Allison: I miss you!
Noah: Miss you, too. Sorry about lunch.
Allison: It’s NBD. I know work’s crazy. Hugs!
Noah: Hugs to you.
Noah winced as he scrolled through the next exchange.
Allison: I’m at the cantina.
Noah: Damn. I’m across town. Had to make an arrest. I’m sorry, Al.
Allison: It’s ok.
Noah: I’ll pick you up.
Allison: It’s nice out. I can walk.
Noah: Let me know if you change your mind.
Allison: Will do.
A smiley face capped the message.
He looked for subtext. He searched for anger on her part. Blame. Disappointment. Anything to beat himself up with. As ever, he found nothing. Just happy, look-on-the-bright-side Allison.
The only other person who’d loved him like this...who’d worried about him like this and looked out for him...was his mother. Before she was killed and he had gotten dumped into the system.
He’d let her down. Even if Allison didn’t know it, he’d let her down.
He had to live with that. He had to live with the fact that there would be no more text messages at 10:00 p.m. telling him torelax...unwind...life’s short...live well...
Forcing himself to swallow, he took stock of his emotions. He felt raw, unspooled. He’d gone at Laura Colton too hard. If she really was Allison’s friend, did she have a litany of cheerful, forgotten text messages that broke her heart in hindsight, too?
There was movement, he noticed. He stuffed the phone back in his pocket as a security guard moved into the Coltons’ circle. He placed a hand on Joshua’s shoulder. They all turned to listen. Joshua nodded and walked away.
Laura and Adam spoke quietly, nodding back and forth before moving toward the door.
Maybe he should apologize to her, Noah thought. He could have waited to question the Coltons, done some digging into them and Mariposa first... But he hadn’t been thinking with his head when he’d left Allison at the coroner’s office.
He’d done this before with his mother. There had been grief, and he’d been alone then, too. Nobody had cared about him, much less commiserated with him. He didn’t know how to expose the hurt and had no idea how to talk about it. The shock of Allison’s death had put his fists up and his head down like a brawler.
He’d swung at Laura Colton, Noah reflected as Adam escorted her into C Building to face off with him again. Noah did his best to relax his stance.Breathe, Allison said in his ear as Laura’s gaze climbed back to his.
“It was a mistake,” he said without taking a beat to think about the wording. He backtracked. “Yelling at you in the break room. It shouldn’t have happened. I apologize.”
Her hands balled together over the parting of Adam’s jacket.
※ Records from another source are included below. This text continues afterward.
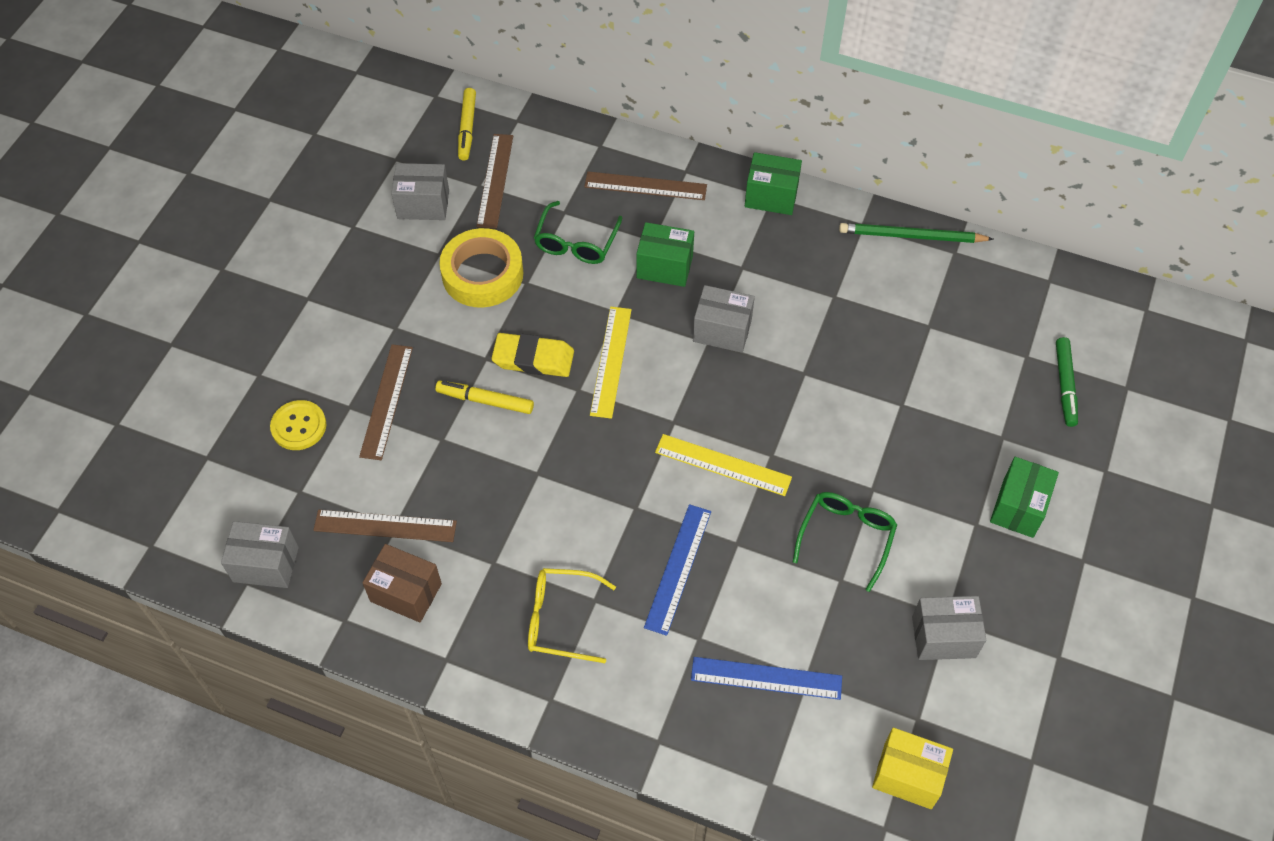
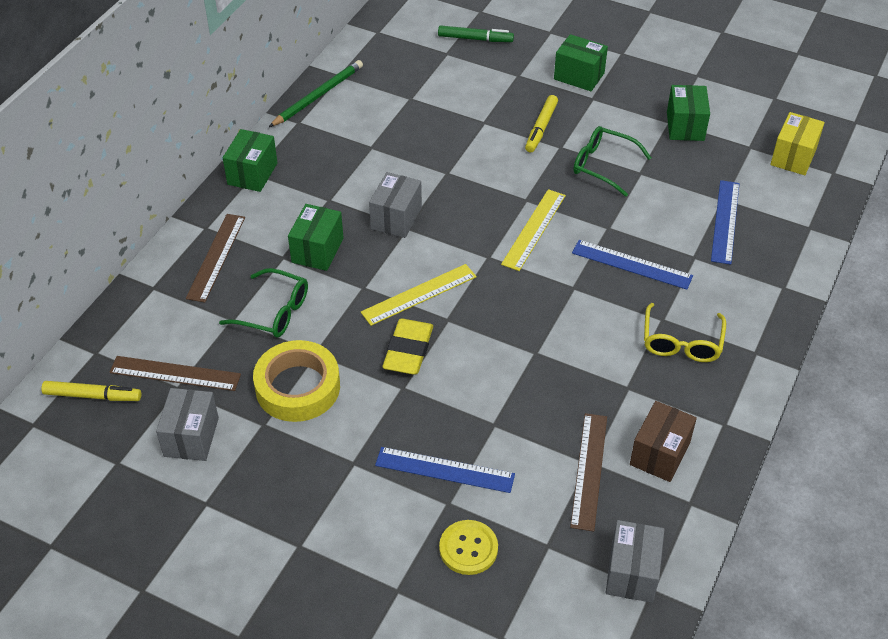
camera: 85 degrees left, 10 degrees down
brown ruler [359,344,413,460] -> blue ruler [375,447,515,493]
yellow marker [435,381,534,414] -> yellow marker moved to [525,95,558,152]
yellow ruler [590,307,632,419] -> yellow ruler turned 45 degrees counterclockwise [361,264,477,326]
green pencil [839,223,993,243] -> green pencil turned 150 degrees counterclockwise [269,60,363,127]
grey box [912,596,986,660] -> green box [667,85,710,141]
After a moment, she nodded shortly. “I accept your apology.”
“That doesn’t resolve everything that happened here this evening,” Adam said evenly. “I intend to call the Sedona Police Department for some clarity on the situation. They wouldn’t let you lead this investigation if Allison was a relation of yours, which is why Fulton was the detective on scene this morning. Not you. Does your commanding officer know you’re here now?”
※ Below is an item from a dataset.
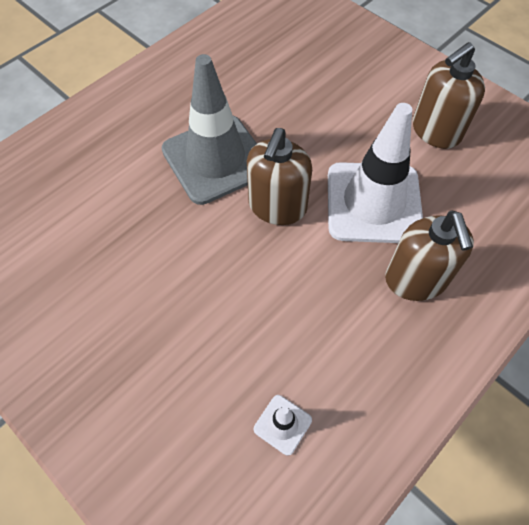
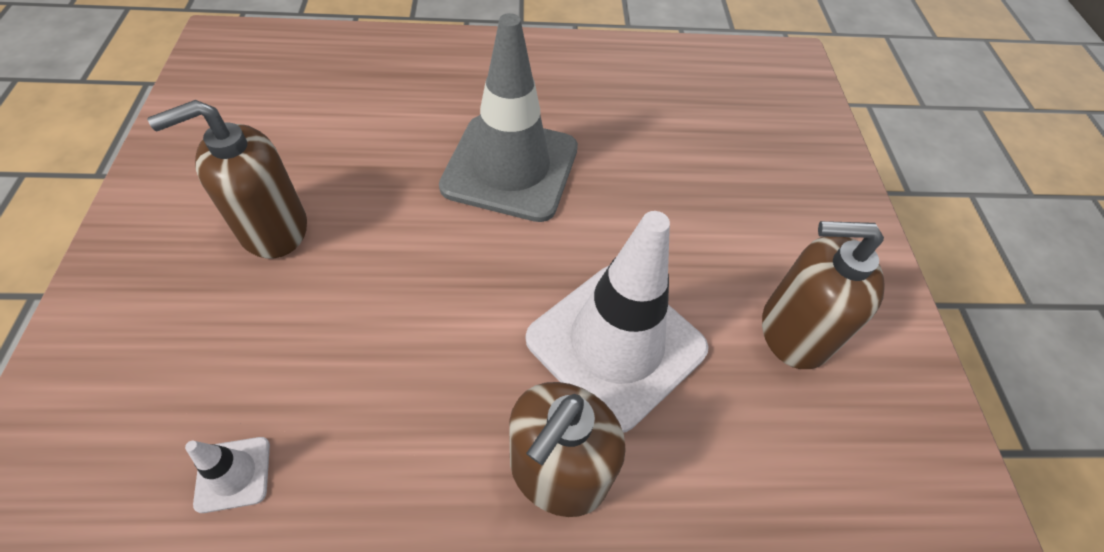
camera: 40 degrees right, 5 degrees down
brown soap dispenser [247,128,312,225] -> brown soap dispenser moved to [147,100,307,259]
Noah studied Laura and her cold, white-knuckled hands. Then he asked the man, “If it was your sister, what would you do? Would you sit around, bury your head in the sand, hoping somebody else figures out what happened to her? Or would you use every skill, every resource at your disposal, to make sure what happened to her is brought to light?”
Adam tilted his head. “I understand why you’re here, Detective. As a brother, I sympathize, and I’m deeply sorry for your loss. If I didn’t have Laura...” His shoulders lifted, then settled as he deflated. “I wouldn’t be standing here.”
“Adam.” Laura spoke her brother’s name in a whisper. She raised her hand to his arm as she had outside. This time, she held it.
“But the fact remains that we don’t know what happened to Allison, precisely,” Adam went on. “We don’t know that anyone at Mariposa is responsible or if she died of natural causes. That’s for the coroner to decide, yes?”